**INSTRUCTIONS FOR THE TASK:** Copy each line below in which the word "hand" occurs.

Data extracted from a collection
»»

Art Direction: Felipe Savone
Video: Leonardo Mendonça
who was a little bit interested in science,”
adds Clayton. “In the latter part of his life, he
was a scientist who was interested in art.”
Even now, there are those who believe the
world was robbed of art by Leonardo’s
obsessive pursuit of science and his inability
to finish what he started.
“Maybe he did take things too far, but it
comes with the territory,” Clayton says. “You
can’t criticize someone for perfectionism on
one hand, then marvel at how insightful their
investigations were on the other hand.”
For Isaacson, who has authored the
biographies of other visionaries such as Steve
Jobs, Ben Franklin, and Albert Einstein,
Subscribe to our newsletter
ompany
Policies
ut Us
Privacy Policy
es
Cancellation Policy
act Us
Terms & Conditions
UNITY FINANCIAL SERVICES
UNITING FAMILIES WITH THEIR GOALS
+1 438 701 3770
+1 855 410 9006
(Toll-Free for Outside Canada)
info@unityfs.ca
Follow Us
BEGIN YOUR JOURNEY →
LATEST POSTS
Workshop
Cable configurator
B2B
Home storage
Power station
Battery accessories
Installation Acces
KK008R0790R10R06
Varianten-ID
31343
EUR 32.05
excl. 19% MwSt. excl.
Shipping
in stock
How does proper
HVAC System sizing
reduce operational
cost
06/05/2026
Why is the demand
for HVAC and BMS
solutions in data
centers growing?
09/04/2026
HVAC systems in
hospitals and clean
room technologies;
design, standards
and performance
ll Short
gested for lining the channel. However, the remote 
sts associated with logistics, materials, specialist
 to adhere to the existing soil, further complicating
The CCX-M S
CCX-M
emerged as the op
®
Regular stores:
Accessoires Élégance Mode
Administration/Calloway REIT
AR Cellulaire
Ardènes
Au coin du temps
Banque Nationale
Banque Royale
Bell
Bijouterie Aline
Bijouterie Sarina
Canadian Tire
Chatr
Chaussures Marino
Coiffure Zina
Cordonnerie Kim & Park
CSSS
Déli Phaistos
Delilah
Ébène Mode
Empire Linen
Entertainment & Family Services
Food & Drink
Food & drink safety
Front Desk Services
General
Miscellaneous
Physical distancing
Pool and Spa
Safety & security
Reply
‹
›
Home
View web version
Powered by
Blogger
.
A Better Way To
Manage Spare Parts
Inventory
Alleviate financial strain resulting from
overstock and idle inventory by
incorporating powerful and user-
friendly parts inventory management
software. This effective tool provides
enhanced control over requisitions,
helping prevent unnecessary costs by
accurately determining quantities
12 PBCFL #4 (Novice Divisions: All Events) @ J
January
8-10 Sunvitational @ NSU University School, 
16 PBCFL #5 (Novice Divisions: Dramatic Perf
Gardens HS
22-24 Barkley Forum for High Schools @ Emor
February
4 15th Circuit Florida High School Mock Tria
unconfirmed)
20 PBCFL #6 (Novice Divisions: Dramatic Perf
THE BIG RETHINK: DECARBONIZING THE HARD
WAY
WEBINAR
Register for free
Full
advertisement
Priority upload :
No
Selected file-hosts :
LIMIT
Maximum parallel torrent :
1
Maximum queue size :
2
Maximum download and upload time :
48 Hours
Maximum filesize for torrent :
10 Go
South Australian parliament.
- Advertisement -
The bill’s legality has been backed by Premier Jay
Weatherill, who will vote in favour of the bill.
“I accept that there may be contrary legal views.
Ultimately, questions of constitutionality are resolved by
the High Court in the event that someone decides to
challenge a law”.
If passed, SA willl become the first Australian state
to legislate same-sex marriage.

««

**COMPLETED TASK:**
one hand, then marvel at how insightful their
investigations were on the other hand.”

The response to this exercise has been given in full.